La Caserne – Scène Jeune Public
| ARCHITECTES | Saia Barbarese Topouzanov architectes, Delort et Brochu architectes |
|---|---|
| EMPLACEMENT | Québec, Canada |
| DATE | 2025 |
| CLIENT | La Caserne (Théâtre jeunesse Les Gros Becs) |
Équipe: Dino Barbarese, Vladimir Topouzanov, Sophie Trépanier-Laplante, Caroline Vinatier, Cédric Delort, Jean Brochu, Geneviève Deguire, Anna Zakharova, Christopher Dubé
La mise en valeur des œuvres présentes sur le site sous-tend la proposition. D’emblée, la tour de la caserne de 1912 de l’architecte G.E. Tanguay s’impose comme le repère visuel du théâtre. À son pied, les portes de bois, dédiées à l’époque aux voitures des pompiers, donnent aujourd’hui accès au théâtre. Une brèche, de Dalhousie à Bell, traverse les bâtiments conservés. C’est le foyer, qui relie les deux entrées, tant celle du grand public (Dalhousie) que celle du public scolaire, que les autobus déposent sur Bell. Pour marquer l’entrée et le nouvel usage du lieu, l’une des portes de bois est doublée d’une porte de verre bleu. Son seuil franchi, le sol reprend le bleu, comme si le fleuve affichait toujours sa possession du lieu. Au cœur du foyer, un escalier ouvert amorce le parcours vers la salle de théâtre, la salle de lecture et la salle multifonctionnelle. En le montant, on aperçoit la tour à travers le vitrage du lanterneau qui le chapeaute.

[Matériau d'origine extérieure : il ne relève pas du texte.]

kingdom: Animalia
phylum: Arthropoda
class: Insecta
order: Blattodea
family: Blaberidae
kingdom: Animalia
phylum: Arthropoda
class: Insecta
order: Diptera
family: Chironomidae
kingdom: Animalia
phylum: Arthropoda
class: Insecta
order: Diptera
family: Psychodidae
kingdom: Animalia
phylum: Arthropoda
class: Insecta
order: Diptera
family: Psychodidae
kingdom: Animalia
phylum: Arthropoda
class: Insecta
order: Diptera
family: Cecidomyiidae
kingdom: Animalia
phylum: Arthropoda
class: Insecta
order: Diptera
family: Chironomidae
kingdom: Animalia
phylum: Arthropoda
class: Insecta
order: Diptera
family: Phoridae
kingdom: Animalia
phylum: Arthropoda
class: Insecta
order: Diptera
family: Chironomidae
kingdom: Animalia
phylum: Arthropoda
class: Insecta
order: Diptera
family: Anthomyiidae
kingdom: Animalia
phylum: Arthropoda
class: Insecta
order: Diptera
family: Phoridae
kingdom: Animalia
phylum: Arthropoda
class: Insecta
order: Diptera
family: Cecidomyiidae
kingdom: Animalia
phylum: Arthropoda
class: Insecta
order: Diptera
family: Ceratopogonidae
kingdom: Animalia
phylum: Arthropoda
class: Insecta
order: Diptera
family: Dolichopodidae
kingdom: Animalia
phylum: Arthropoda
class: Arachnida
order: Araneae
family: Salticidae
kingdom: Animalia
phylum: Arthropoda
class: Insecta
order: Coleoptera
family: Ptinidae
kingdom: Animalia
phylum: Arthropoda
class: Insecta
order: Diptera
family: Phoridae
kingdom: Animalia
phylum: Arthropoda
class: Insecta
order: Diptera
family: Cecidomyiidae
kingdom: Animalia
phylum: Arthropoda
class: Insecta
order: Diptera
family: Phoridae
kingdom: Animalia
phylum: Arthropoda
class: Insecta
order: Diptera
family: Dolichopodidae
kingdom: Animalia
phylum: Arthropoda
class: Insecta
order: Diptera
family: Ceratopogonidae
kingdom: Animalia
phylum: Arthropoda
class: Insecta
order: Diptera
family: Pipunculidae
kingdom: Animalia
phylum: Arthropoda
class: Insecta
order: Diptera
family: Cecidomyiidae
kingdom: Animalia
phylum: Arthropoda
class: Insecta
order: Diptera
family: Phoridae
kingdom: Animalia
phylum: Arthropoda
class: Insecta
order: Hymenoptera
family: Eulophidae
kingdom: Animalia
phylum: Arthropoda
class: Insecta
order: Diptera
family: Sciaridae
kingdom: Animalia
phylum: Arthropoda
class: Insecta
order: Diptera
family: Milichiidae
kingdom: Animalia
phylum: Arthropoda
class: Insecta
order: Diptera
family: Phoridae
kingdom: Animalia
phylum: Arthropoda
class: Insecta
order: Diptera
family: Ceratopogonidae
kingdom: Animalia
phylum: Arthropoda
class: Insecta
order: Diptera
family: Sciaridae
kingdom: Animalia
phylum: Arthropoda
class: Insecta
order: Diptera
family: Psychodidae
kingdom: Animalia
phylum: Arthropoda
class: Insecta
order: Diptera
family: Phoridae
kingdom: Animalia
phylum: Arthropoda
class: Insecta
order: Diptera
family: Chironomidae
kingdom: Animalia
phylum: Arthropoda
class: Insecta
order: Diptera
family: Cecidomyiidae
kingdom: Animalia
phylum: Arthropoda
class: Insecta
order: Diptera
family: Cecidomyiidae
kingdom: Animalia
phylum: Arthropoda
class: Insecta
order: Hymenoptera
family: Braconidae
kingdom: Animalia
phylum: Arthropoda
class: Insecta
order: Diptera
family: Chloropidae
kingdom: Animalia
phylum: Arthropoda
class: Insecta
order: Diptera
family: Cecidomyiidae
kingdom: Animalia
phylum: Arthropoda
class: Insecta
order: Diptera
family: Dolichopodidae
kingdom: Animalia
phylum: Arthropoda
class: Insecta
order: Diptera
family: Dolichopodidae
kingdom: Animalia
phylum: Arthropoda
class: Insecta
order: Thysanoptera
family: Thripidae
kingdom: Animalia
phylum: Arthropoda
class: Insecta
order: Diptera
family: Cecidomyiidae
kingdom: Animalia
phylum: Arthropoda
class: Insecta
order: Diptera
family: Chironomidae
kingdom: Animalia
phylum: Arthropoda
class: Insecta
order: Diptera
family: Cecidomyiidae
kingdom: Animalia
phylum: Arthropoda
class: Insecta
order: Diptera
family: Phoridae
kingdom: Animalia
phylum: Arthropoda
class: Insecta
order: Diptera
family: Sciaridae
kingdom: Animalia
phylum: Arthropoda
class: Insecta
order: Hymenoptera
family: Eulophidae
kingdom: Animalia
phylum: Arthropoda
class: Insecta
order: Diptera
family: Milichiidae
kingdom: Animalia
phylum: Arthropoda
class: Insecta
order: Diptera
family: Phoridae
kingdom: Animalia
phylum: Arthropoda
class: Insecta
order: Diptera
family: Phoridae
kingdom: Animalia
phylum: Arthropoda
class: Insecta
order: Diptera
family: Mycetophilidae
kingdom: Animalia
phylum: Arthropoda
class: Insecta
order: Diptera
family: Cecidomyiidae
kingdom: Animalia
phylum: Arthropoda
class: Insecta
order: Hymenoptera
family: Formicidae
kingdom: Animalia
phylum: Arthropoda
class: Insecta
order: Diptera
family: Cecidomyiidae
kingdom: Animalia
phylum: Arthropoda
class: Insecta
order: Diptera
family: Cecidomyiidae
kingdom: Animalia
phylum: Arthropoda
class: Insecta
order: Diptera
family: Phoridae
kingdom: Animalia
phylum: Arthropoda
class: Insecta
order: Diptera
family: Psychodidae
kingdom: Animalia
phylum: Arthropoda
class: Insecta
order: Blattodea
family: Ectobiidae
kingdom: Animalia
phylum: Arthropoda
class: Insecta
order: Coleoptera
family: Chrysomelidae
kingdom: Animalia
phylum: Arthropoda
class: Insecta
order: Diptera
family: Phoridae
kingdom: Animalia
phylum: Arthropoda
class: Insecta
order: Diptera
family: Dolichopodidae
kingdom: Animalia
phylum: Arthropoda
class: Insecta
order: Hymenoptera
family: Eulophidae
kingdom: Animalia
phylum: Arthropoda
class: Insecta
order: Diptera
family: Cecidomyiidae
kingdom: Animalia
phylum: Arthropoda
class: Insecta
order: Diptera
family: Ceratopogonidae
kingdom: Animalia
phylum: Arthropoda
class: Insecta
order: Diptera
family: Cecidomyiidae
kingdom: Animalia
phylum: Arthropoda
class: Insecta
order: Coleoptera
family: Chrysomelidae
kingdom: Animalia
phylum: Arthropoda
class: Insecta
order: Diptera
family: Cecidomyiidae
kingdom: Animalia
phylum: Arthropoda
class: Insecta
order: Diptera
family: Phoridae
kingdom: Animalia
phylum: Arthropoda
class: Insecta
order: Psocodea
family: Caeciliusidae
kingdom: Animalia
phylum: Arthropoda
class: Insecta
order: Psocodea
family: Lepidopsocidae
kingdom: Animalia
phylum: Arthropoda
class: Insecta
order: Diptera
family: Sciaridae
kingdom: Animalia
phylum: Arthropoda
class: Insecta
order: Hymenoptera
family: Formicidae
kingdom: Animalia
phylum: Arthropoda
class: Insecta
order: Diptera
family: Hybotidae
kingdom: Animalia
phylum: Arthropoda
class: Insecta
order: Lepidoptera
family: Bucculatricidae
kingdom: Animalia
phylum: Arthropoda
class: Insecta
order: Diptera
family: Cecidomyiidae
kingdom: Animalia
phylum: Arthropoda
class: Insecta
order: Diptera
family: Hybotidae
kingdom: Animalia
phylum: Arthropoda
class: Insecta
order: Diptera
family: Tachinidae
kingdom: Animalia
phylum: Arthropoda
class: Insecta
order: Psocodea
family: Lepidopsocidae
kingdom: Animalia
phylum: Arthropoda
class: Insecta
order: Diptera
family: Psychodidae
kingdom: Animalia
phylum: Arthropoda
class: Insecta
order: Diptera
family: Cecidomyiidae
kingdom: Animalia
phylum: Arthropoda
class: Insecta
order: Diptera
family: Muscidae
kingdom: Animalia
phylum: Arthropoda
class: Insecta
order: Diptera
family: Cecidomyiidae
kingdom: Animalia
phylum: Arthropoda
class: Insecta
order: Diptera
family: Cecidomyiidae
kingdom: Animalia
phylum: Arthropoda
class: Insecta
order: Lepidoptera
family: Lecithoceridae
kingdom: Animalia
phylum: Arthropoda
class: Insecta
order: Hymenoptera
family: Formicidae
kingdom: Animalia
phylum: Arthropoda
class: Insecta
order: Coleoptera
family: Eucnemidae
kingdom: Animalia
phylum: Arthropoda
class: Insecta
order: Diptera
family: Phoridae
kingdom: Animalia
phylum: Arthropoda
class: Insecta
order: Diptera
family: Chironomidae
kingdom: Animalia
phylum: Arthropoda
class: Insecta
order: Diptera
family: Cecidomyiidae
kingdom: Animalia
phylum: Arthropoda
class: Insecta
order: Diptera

Logée au second étage de la caserne d’époque, la salle de lecture profite de ses hautes fenêtres. Au troisième, les lucarnes qui perçaient la mansarde du côté ouest éclairent en second jour le foyer de la salle multifonctionnelle. Une petite terrasse triangulaire dessert les aires administratives du théâtre et dégage des vues vers le fleuve.
Les ambiances créées par les formes et les couleurs des espaces intérieurs forment un parcours ludique pour le jeune public en même temps qu’elles dérivent de liens avec l’ancienne caserne. Ainsi, au gris de la pierre du rez-de-chaussée correspond le lambris d’acier inoxydable miroir, qui réfléchit le lambris de bois de la salle de théâtre, autant que ceux qui empruntent l’escalier. À la brique orangée du second étage correspond la couleur de cuivre métallisée. Au bois de la mansarde répondent la couleur dorée métallisée et le lambris de bois du foyer de la salle multifonctionnelle.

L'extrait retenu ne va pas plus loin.